The second best game is the other NFC game, Saints at 49ers. Again, the popular wisdom is that the awesome defense of the Niners will strangle Drew Brees, Darren Sproles and the Borg like Saints offense. Their defense is not what it once was, but adequate. The game is outdoors at The Stick, which does indeed help SF and take a little speed off the Saints. But I dunno, I am taking the Saints here. Niners are solid and are going to be for years to come, but not yet; not against Drew Breeeees.
Coming in at number 3 is the Texans at Ravens. You know who Baltimore is, Ray Ray Lewis, Terrell Suggs and Easy Ed Reed. But the Ravens’ offense depends on Joe Flacco and Ray Rice; if one does not get going the other often does not. That has proven to be a tricky proposition in playoff games. Houston has a stout D, both front and back, and their offense is quite good at running, receiving and line. The only weak link is QB where the Ravens are led by rapidly improving TJ Yates. I like the Texans better than most in this game; cannot pick them to win, but I will rate it a genuine tossup.

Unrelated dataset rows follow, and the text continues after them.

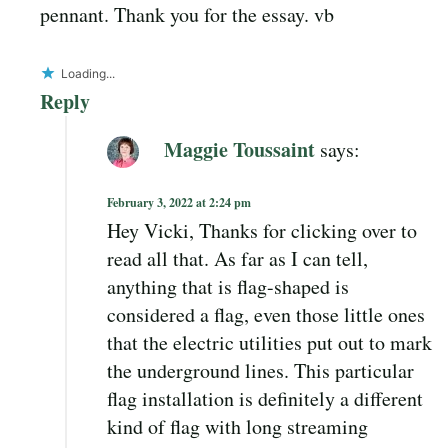
pennant. Thank you for the essay. vb
Loading...
Reply
Maggie Toussaint
says:
February 3, 2022 at 2:24 pm
Hey Vicki, Thanks for clicking over to
read all that. As far as I can tell,
anything that is flag-shaped is
considered a flag, even those little ones
that the electric utilities put out to mark
the underground lines. This particular
flag installation is definitely a different
kind of flag with long streaming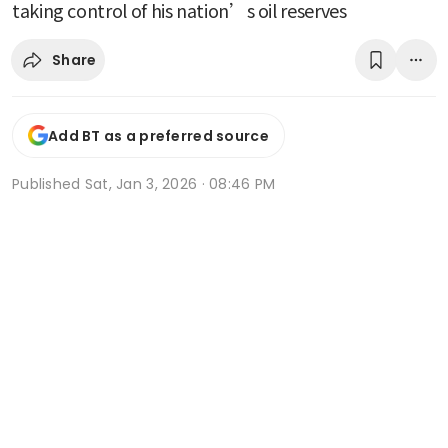
taking control of his nation’s oil reserves
Share
Add BT as a preferred source
Published
Sat, Jan 3, 2026 · 08:46 PM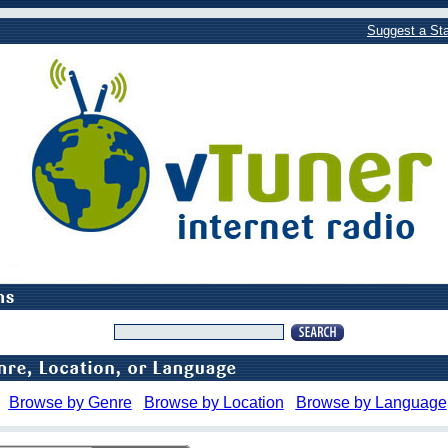
Suggest a Sta
Browse by Genre
Browse by Location
Browse by Language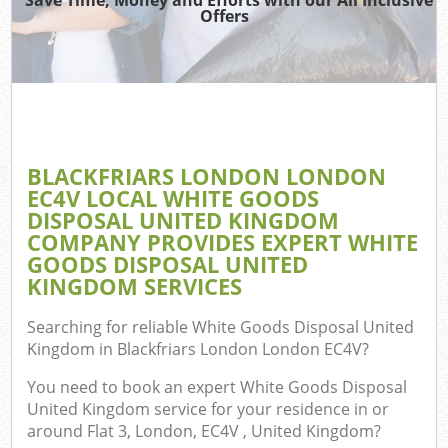
TV 
Offers
W
IT
G
BLACKFRIARS LONDON LONDON
Co
EC4V LOCAL WHITE GOODS
DISPOSAL UNITED KINGDOM
Eve
COMPANY PROVIDES EXPERT WHITE
Com
GOODS DISPOSAL UNITED
KINGDOM SERVICES
B
Searching for reliable
White Goods Disposal United
Kingdom in Blackfriars London London EC4V
?
F
You need to book an expert White Goods Disposal
United Kingdom service for your residence in or
around Flat 3, London, EC4V , United Kingdom?
F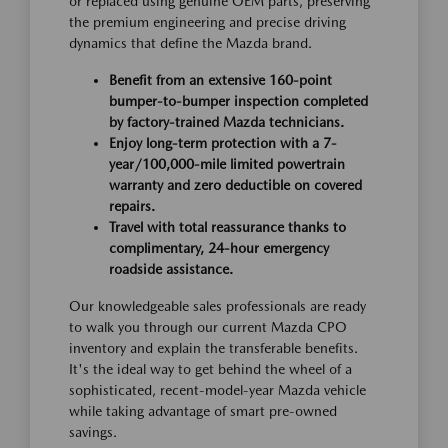
or replaced using genuine OEM parts, preserving
the premium engineering and precise driving
dynamics that define the Mazda brand.
Benefit from an extensive 160-point
bumper-to-bumper inspection completed
by factory-trained Mazda technicians.
Enjoy long-term protection with a 7-
year/100,000-mile limited powertrain
warranty and zero deductible on covered
repairs.
Travel with total reassurance thanks to
complimentary, 24-hour emergency
roadside assistance.
Our knowledgeable sales professionals are ready
to walk you through our current Mazda CPO
inventory and explain the transferable benefits.
It's the ideal way to get behind the wheel of a
sophisticated, recent-model-year Mazda vehicle
while taking advantage of smart pre-owned
savings.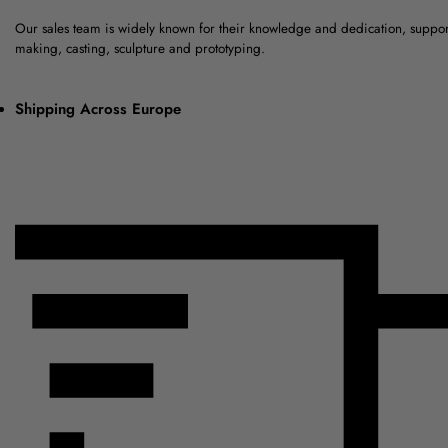
Our sales team is widely known for their knowledge and dedication, suppo
making, casting, sculpture and prototyping.
Shipping Across Europe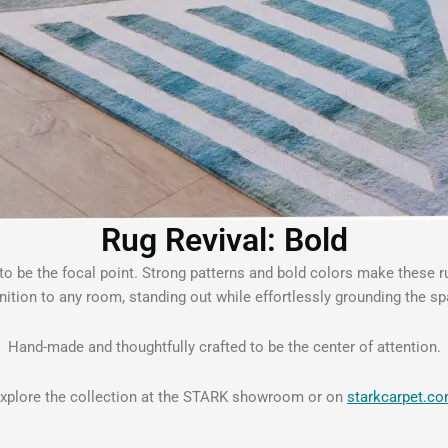
Rug Revival: Bold
g to be the focal point. Strong patterns and bold colors make these 
inition to any room, standing out while effortlessly grounding the sp
Hand-made and thoughtfully crafted to be the center of attention.
xplore the collection at the STARK showroom or on
starkcarpet.c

Last in actual football factors, but first in the hearts and minds of all Baby Jesus freaks everywhere, comes the Donkos at Foxborough, the home of Bill Bel, Bieber Brady, Wes Welker, the Gronk and…..someone, I guess, on defense. The loss of Eric Decker is a bigger negative than let on by the media, despite the emergence of Demaryius Thomas in Denver’s miracle wildcard win over the Stillers. I think this is a better game than many think, may even be close, but it is just hard to see the Donks besting the Gronks in a second round playoff game. Just don’t see it. Do you believe in miracles?
Well, there is your lineup. Sorry about that whole ugly Brady pron thing. I am still shuddering. Nasty stuff. All that said, I come out at about the same place as Marcy on the predictions. Game on!